Beku 18 Bulan, Nusantara Inti Corpora (UNIT) Ikut Antre Delisting
EmitenNews.com - PT Nusantara Inti Corpora (UNIT) tengah menuju jurang delisting. Emiten yang nangkring di papan pengembangan itu, telah menjalani suspensi 18 bulan. Dan, pembekuan itu akan mencapai 24 bulan pada 1 Maret 2023.
Berdasar aturan, perusahaan tercatat terancam delisting apabila mengalami kondisi, atau peristiwa, secara signifikan berpengaruh negatif terhadap kelangsungan usaha, baik secara finansial atau secara hukum, atau terhadap kelangsungan status perusahaan, dan perseroan tidak dapat menunjukkan indikasi pemulihan memadai.

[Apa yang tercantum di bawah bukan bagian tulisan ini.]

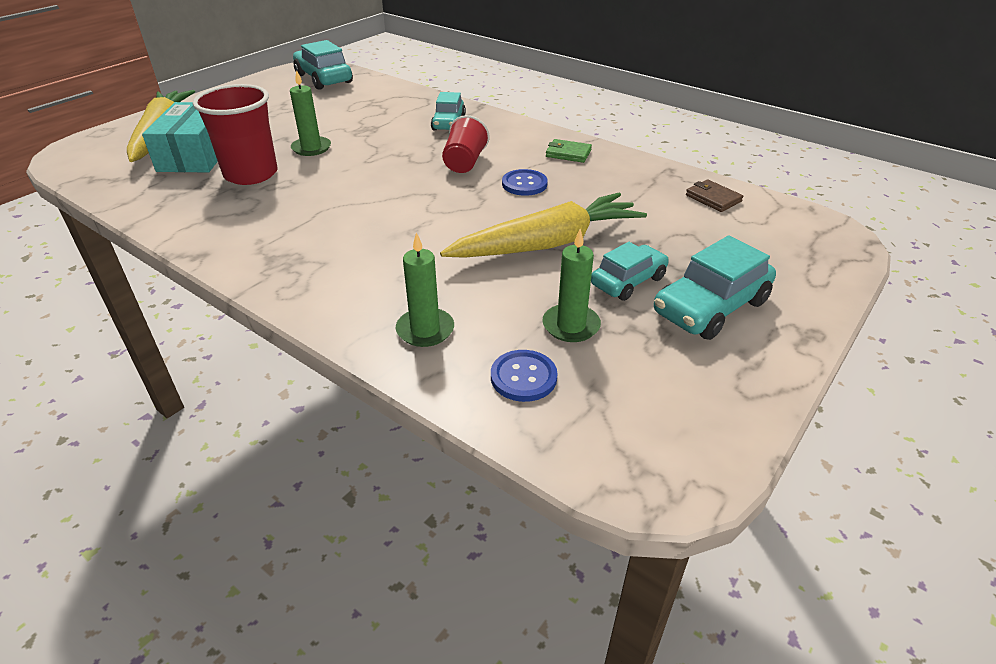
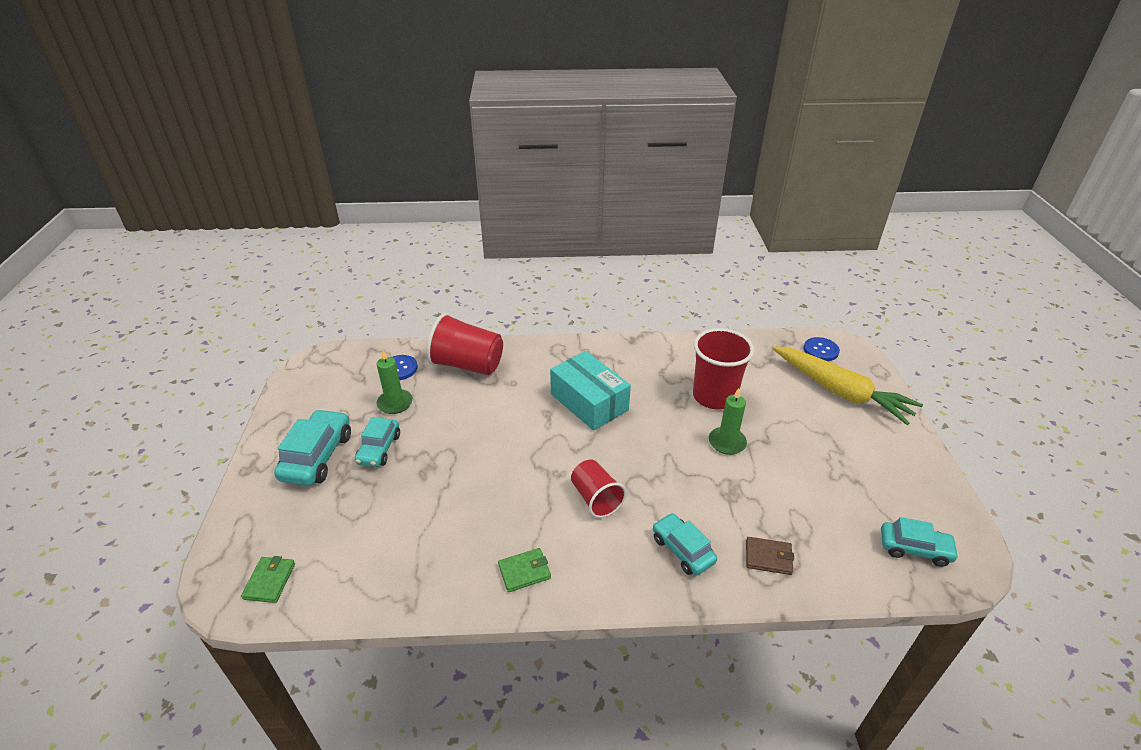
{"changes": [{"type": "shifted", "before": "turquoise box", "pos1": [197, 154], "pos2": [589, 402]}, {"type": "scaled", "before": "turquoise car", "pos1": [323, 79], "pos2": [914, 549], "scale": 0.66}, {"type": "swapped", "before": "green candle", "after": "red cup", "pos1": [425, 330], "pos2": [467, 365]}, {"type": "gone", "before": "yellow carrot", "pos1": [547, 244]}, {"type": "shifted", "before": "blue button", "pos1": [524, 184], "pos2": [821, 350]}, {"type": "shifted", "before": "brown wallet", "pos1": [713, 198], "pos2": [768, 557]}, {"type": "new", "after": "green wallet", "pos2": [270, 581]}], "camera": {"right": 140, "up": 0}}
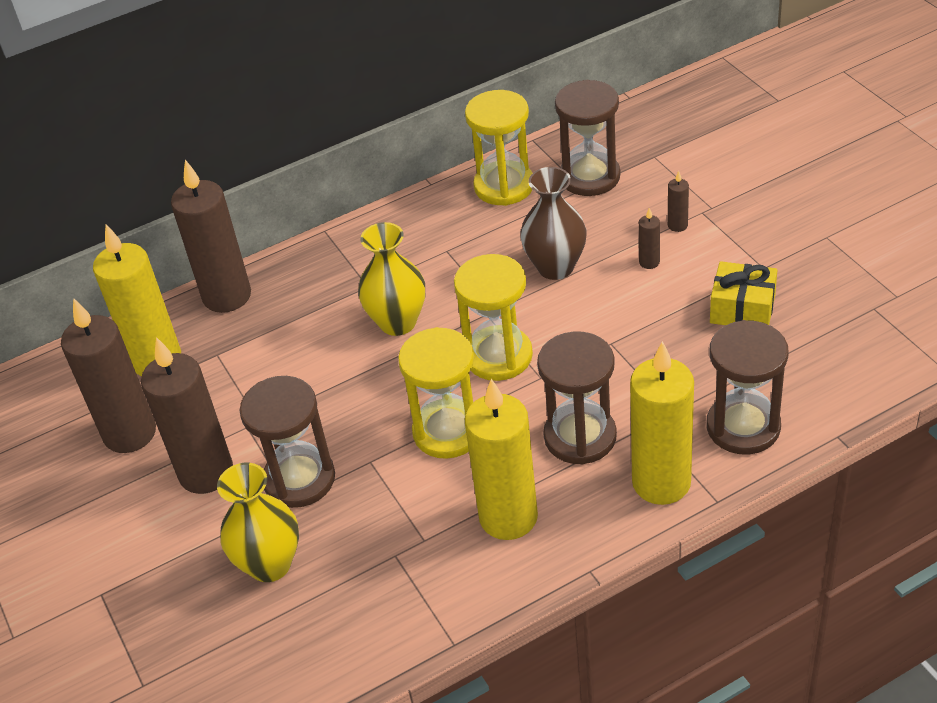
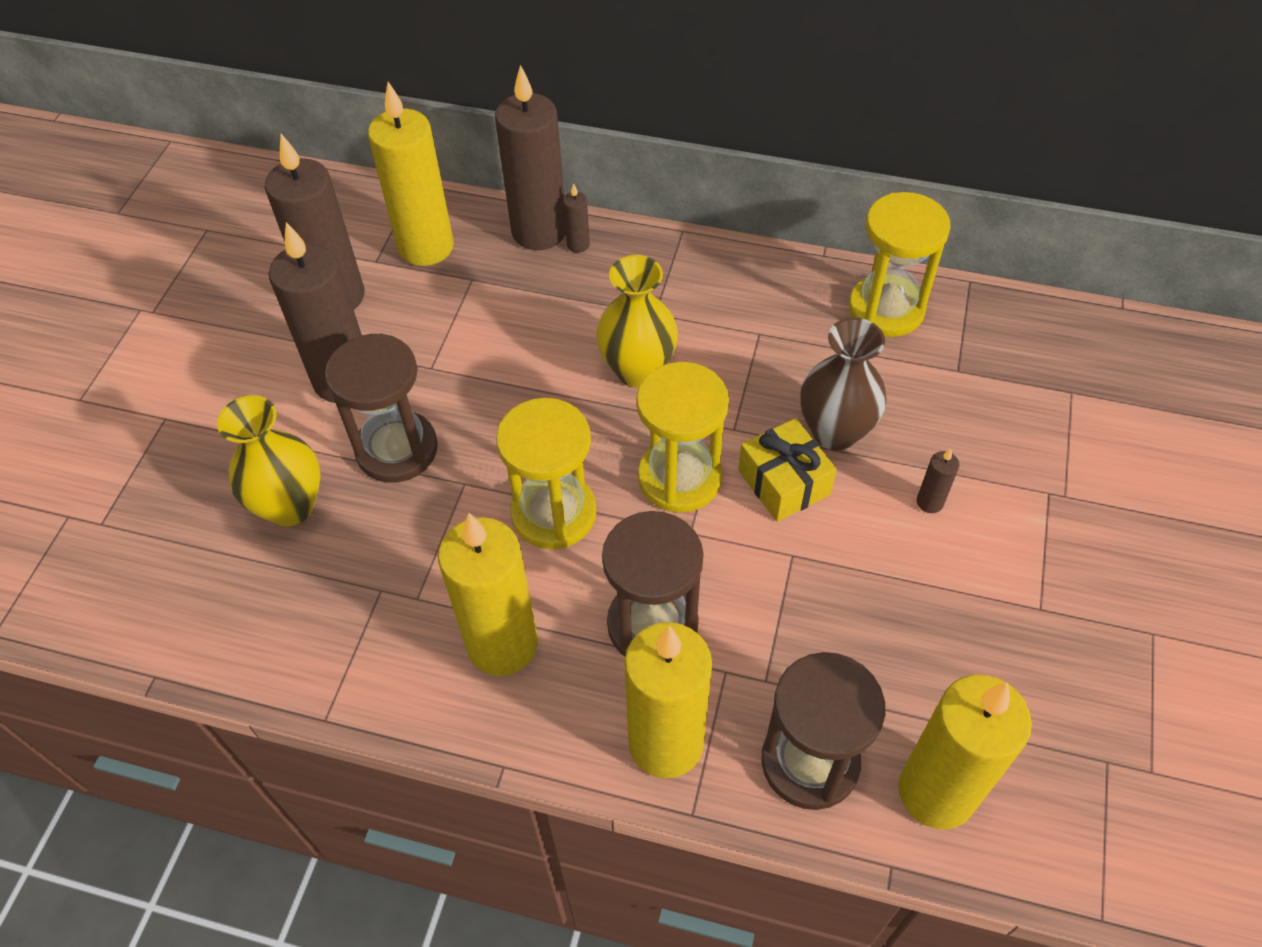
{"changes": [{"type": "gone", "before": "brown hourglass", "pos1": [589, 177]}, {"type": "shifted", "before": "brown candle", "pos1": [677, 225], "pos2": [578, 245]}, {"type": "shifted", "before": "yellow gift", "pos1": [742, 309], "pos2": [784, 482]}, {"type": "new", "after": "yellow candle", "pos2": [936, 792]}], "camera": {"right": 40, "up": 10}}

Selanjutnya, saham perusahaan tercatat yang akibat suspensi di pasar reguler, dan pasar tunai, hanya diperdagangkan di pasar negosiasi sekurang-kurangnya selama 24 bulan terakhir. Per 30 Juni 2020, formasi dewan komisaris dan direksi antara lain Komisaris Utama Agus Roni Melani, Komisaris Independen Khoiron Rokhim, Direktur Utama Prianto Paseru, dan Direktur Mohammad Su’ud.
Per 29 April 2022, pemegang saham perseroan antara lain Lenovo Worldwide 16,42 juta lembar setara dengan 21,78 persen, Bloom International 5,74 juta saham alias 7,62 persen, dan masyarakat 53,24 juta lembar setara dengan porsi 70,6 persen. (*)
Related News
Balikkan Rugi jadi Laba, Aracord Nusantara (RONY) Tambah 100 Truk EV
Lepas FCA, Tiga Saham Ini Kembali Tancap Gas ke Harga Atas!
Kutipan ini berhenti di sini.